- THE DATA -
┌──
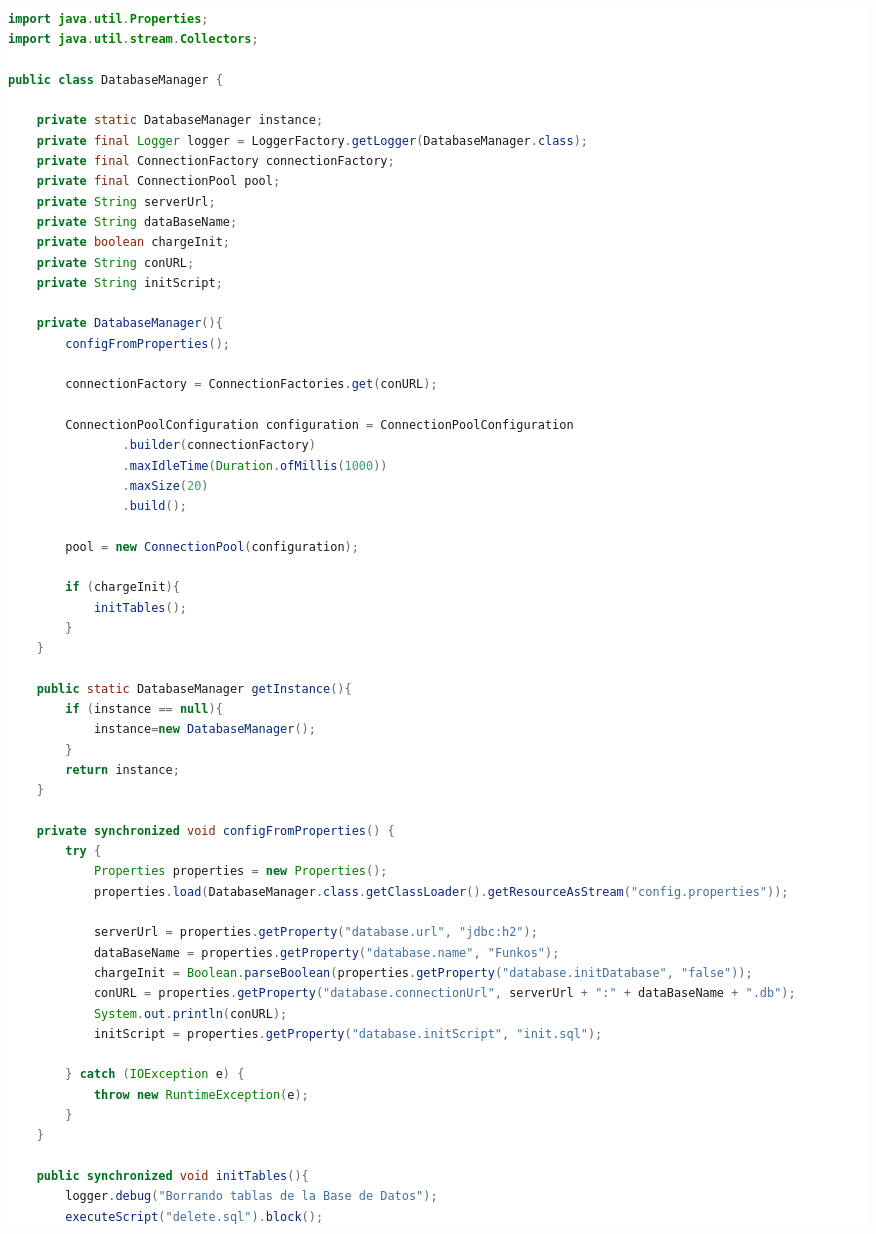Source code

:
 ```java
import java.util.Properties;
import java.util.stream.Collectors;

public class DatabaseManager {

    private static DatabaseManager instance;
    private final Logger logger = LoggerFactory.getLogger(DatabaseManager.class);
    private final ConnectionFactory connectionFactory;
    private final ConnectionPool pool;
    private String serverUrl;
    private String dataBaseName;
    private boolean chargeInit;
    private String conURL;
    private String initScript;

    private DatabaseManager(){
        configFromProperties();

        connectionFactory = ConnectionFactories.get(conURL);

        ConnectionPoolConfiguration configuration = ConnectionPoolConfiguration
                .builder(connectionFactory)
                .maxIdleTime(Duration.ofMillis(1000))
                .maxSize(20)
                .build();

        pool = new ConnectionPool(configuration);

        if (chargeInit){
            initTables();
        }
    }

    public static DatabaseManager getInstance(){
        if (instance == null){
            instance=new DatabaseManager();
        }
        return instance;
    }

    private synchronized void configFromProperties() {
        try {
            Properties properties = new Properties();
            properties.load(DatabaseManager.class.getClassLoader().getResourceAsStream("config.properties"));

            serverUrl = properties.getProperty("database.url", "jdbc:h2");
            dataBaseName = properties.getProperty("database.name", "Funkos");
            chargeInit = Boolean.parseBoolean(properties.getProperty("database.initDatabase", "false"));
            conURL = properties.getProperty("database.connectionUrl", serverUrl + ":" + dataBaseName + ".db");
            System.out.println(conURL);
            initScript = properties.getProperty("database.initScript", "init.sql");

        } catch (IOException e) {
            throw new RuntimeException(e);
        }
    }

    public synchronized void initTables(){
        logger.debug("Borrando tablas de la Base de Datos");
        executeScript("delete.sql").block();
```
└──
- WHAT YOU SHOULD DO -
Check each line of the records above, and copy those that hold the word "serverUrl".

- OUTPUT OF THE EXERCISE -
    private String serverUrl;
            serverUrl = properties.getProperty("database.url", "jdbc:h2");
            conURL = properties.getProperty("database.connectionUrl", serverUrl + ":" + dataBaseName + ".db");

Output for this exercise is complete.